Filming took place at the Schleissheim Palace (the exterior of which is recognizable to those who have seen the film,) the Nymphenburg Palace (where the iconic garden shadows shot was filmed,) the Amalienburg Hunting Lodge and the Antiquarium of the Residenz. Cinematographer Sacha Vierny had first collaborated with Alain Resnais on
Night and Fog, which was released in 1956 - and would go on to be his director of photography in another nine films. In
Marienbad he was hit with a lot of logistical problems, the most famous of which was the need to set actors on scaffolding in order to be able to capture them and the ornate ceilings of where they were shooting in the same shot. Fading in and out of locations posed further challenges and coordination, as did dolly shots over rough hewn garden paths (these posed similar problems for all the tracking shots needed in
Night and Fog.) Resnais wanted to find and use old kinds of film stock to create effects like those seen in silent films of the 1920s, but found he could not. He did his best however to give the film that kind of feeling. There are numerous instances of overexposure where light bleeds into the scene, and the makeup and hairstyles of the cast tries to create an impression of this earlier era.

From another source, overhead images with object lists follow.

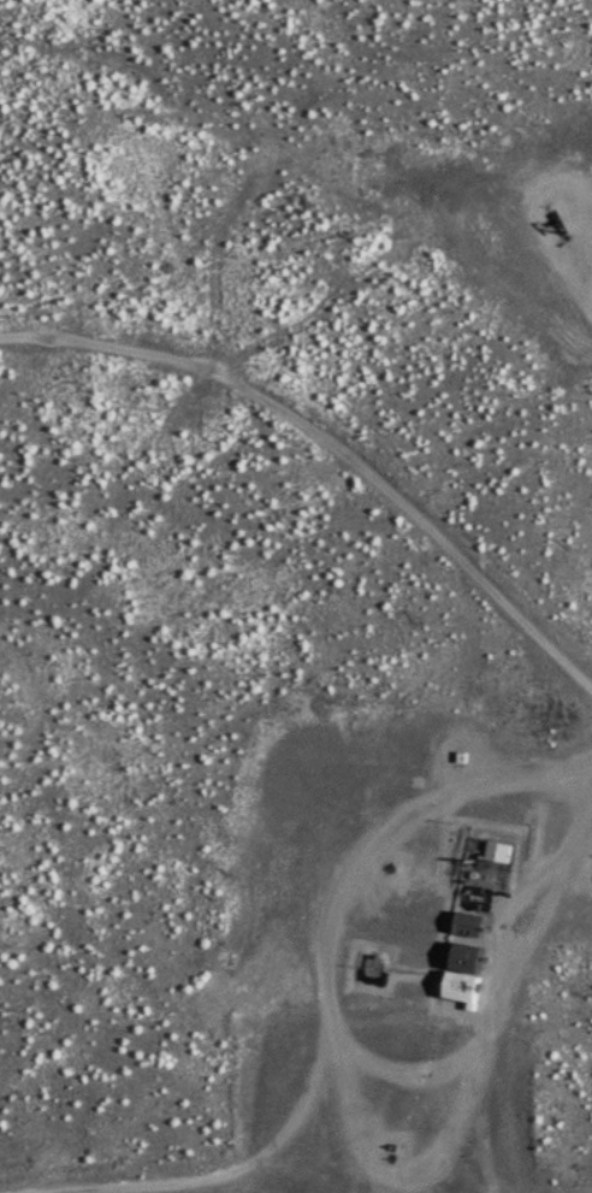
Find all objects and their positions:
petroleum well: (554, 217)
road: (587, 286)
road: (332, 441)
building: (495, 852)
building: (465, 925)
building: (462, 959)
road: (333, 968)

Francis Seyrig's score is interesting to say the least. By direction, the film's opening is introduced with music that would normally be at the end of a feature in this era, heralding an ending at the beginning. You'll notice the same music at the end of the play the inhabitants of the hotel are watching. Sound-wise, I'm particularly tickled by the two violinists who appear to be producing organ music. Sound is as tricky and manipulative in this film as vision is - you'll notice dialogue when everyone's mouths are closed, and sometimes nothing when they appear to be talking. Is it to give us the impression of a dream? It makes us question the very reality of everything we see, and if we can't trust our eyes and ears, can we trust anything that anyone says in this film? The characters surely don't trust each other. Memories of water freezing up preoccupy some, who race to the library to try and verify the fact. X's memory very much refutes it. A doesn't seem to trust anything that X might care to remember. Geometry, sound, memory and vision - space and time itself - seem flexible in the world this film inhabits. Perhaps it does take place in the mind - the one place where all of this really rings true.
In the end X's fixation on A fills the entire film, and becomes the one thing we can be certain of. Time, place and memory don't seem to matter, even though they are talked about obsessively - only desire and persuasion, and A's constant prevaricating hesitation, reluctance and possible acquiescence. Perhaps this is what matters most - the desire and very act of seduction. These are things everyone can agree are there. We don't know what happened a year ago, or even if what X is claiming to have happened did occur at Marienbad itself. The truths are the feelings of the characters. Confidence, obsession, reluctance and fear. Perhaps this is all that truly matters - the rest, such as who says what about what a particular statue represents or if the water at a particular resort froze this time last year don't matter at all. Where something happened makes no real difference, and neither do poses or clothing or style. Everything can be interchanged and everything stay the same. Looked at this way,
Last Year at Marienbad is about the strength of it's character's emotions, which are constant in a sea of continually changing memory and details. Perhaps it reflects the human mind in a way that very few films ever have.